**Goal of the exercise**
List every line below that contains the string "twitter", matching case exactly.

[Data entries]
# # #

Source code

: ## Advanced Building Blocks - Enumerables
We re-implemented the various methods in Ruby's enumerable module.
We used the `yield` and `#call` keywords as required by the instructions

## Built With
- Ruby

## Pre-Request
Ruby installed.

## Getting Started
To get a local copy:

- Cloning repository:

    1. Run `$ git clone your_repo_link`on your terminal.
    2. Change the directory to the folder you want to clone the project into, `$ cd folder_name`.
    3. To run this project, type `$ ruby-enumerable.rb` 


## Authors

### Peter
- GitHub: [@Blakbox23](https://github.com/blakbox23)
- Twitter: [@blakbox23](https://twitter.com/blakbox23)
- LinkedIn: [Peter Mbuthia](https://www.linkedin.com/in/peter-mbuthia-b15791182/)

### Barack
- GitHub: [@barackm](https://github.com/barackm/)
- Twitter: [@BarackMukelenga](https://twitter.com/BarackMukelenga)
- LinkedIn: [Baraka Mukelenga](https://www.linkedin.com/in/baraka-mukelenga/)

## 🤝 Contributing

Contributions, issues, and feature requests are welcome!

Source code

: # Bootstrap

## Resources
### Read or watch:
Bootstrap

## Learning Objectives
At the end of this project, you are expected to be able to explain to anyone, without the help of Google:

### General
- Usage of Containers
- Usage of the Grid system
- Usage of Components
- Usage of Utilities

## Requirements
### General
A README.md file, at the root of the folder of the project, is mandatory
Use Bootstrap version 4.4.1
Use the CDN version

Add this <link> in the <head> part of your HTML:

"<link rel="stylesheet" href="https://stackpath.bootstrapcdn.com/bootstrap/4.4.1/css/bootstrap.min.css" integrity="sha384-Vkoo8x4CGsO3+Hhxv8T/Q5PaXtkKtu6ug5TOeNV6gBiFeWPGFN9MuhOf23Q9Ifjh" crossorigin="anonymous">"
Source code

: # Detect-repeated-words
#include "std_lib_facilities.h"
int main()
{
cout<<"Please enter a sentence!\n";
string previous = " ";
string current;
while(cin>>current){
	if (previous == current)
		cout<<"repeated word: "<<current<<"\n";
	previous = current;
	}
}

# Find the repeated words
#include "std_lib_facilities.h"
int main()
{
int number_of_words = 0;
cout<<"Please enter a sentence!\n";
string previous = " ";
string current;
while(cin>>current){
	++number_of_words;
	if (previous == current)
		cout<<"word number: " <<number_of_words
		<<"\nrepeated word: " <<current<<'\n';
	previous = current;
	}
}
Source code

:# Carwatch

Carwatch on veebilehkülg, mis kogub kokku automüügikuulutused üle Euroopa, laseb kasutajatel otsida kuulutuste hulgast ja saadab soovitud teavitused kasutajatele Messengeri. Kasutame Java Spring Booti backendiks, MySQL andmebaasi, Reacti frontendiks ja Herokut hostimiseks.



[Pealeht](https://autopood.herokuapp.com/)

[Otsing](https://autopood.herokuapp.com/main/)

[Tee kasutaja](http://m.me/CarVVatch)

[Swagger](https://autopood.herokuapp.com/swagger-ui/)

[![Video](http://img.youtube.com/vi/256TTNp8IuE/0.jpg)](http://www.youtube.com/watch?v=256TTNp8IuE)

# # #

**Answer to this task**
- Twitter: [@blakbox23](https://twitter.com/blakbox23)
- Twitter: [@BarackMukelenga](https://twitter.com/BarackMukelenga)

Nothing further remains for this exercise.